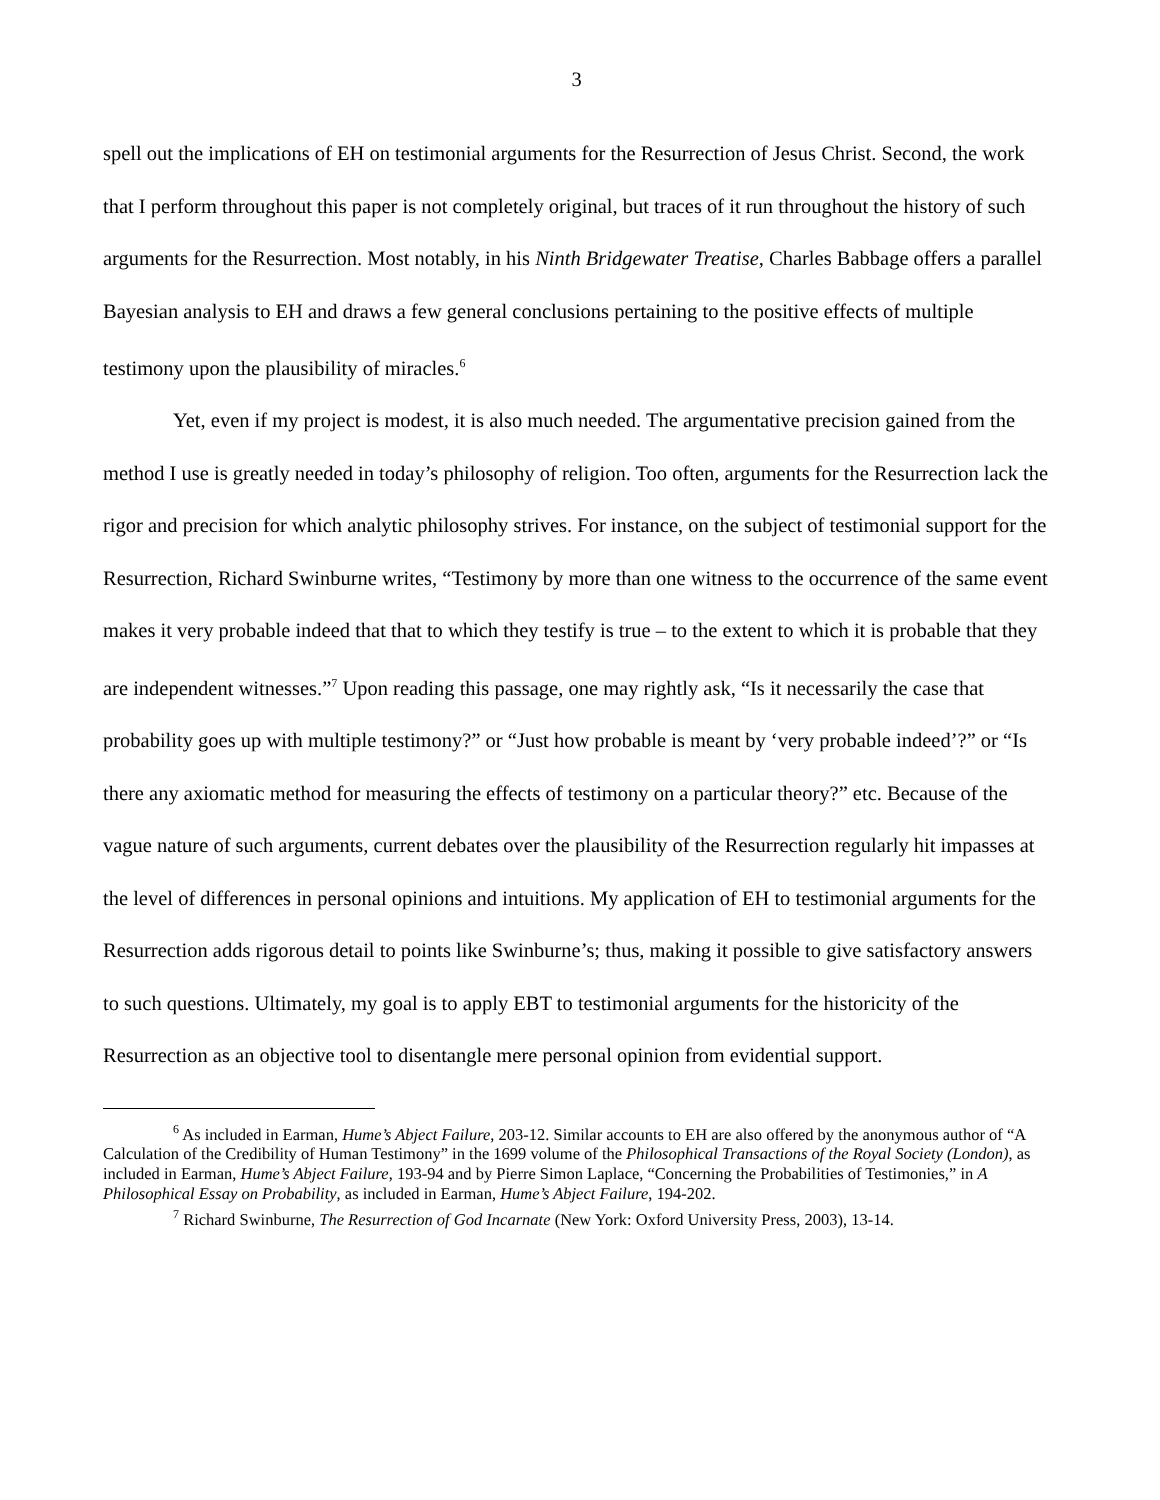3
spell out the implications of EH on testimonial arguments for the Resurrection of Jesus Christ. Second, the work that I perform throughout this paper is not completely original, but traces of it run throughout the history of such arguments for the Resurrection. Most notably, in his Ninth Bridgewater Treatise, Charles Babbage offers a parallel Bayesian analysis to EH and draws a few general conclusions pertaining to the positive effects of multiple testimony upon the plausibility of miracles.<sup>6</sup>
Yet, even if my project is modest, it is also much needed. The argumentative precision gained from the method I use is greatly needed in today’s philosophy of religion. Too often, arguments for the Resurrection lack the rigor and precision for which analytic philosophy strives. For instance, on the subject of testimonial support for the Resurrection, Richard Swinburne writes, “Testimony by more than one witness to the occurrence of the same event makes it very probable indeed that that to which they testify is true – to the extent to which it is probable that they are independent witnesses.”<sup>7</sup> Upon reading this passage, one may rightly ask, “Is it necessarily the case that probability goes up with multiple testimony?” or “Just how probable is meant by ‘very probable indeed’?” or “Is there any axiomatic method for measuring the effects of testimony on a particular theory?” etc. Because of the vague nature of such arguments, current debates over the plausibility of the Resurrection regularly hit impasses at the level of differences in personal opinions and intuitions. My application of EH to testimonial arguments for the Resurrection adds rigorous detail to points like Swinburne’s; thus, making it possible to give satisfactory answers to such questions. Ultimately, my goal is to apply EBT to testimonial arguments for the historicity of the Resurrection as an objective tool to disentangle mere personal opinion from evidential support.
<sup>6</sup> As included in Earman, Hume’s Abject Failure, 203-12. Similar accounts to EH are also offered by the anonymous author of “A Calculation of the Credibility of Human Testimony” in the 1699 volume of the Philosophical Transactions of the Royal Society (London), as included in Earman, Hume’s Abject Failure, 193-94 and by Pierre Simon Laplace, “Concerning the Probabilities of Testimonies,” in A Philosophical Essay on Probability, as included in Earman, Hume’s Abject Failure, 194-202.
<sup>7</sup> Richard Swinburne, The Resurrection of God Incarnate (New York: Oxford University Press, 2003), 13-14.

-------

EXERCISE: Copy out the records above in full, exactly as written, but not the pictures.

TASK OUTPUT:
3
spell out the implications of EH on testimonial arguments for the Resurrection of Jesus Christ. Second, the work that I perform throughout this paper is not completely original, but traces of it run throughout the history of such arguments for the Resurrection. Most notably, in his Ninth Bridgewater Treatise, Charles Babbage offers a parallel Bayesian analysis to EH and draws a few general conclusions pertaining to the positive effects of multiple testimony upon the plausibility of miracles.<sup>6</sup>
Yet, even if my project is modest, it is also much needed. The argumentative precision gained from the method I use is greatly needed in today’s philosophy of religion. Too often, arguments for the Resurrection lack the rigor and precision for which analytic philosophy strives. For instance, on the subject of testimonial support for the Resurrection, Richard Swinburne writes, “Testimony by more than one witness to the occurrence of the same event makes it very probable indeed that that to which they testify is true – to the extent to which it is probable that they are independent witnesses.”<sup>7</sup> Upon reading this passage, one may rightly ask, “Is it necessarily the case that probability goes up with multiple testimony?” or “Just how probable is meant by ‘very probable indeed’?” or “Is there any axiomatic method for measuring the effects of testimony on a particular theory?” etc. Because of the vague nature of such arguments, current debates over the plausibility of the Resurrection regularly hit impasses at the level of differences in personal opinions and intuitions. My application of EH to testimonial arguments for the Resurrection adds rigorous detail to points like Swinburne’s; thus, making it possible to give satisfactory answers to such questions. Ultimately, my goal is to apply EBT to testimonial arguments for the historicity of the Resurrection as an objective tool to disentangle mere personal opinion from evidential support.
<sup>6</sup> As included in Earman, Hume’s Abject Failure, 203-12. Similar accounts to EH are also offered by the anonymous author of “A Calculation of the Credibility of Human Testimony” in the 1699 volume of the Philosophical Transactions of the Royal Society (London), as included in Earman, Hume’s Abject Failure, 193-94 and by Pierre Simon Laplace, “Concerning the Probabilities of Testimonies,” in A Philosophical Essay on Probability, as included in Earman, Hume’s Abject Failure, 194-202.
<sup>7</sup> Richard Swinburne, The Resurrection of God Incarnate (New York: Oxford University Press, 2003), 13-14.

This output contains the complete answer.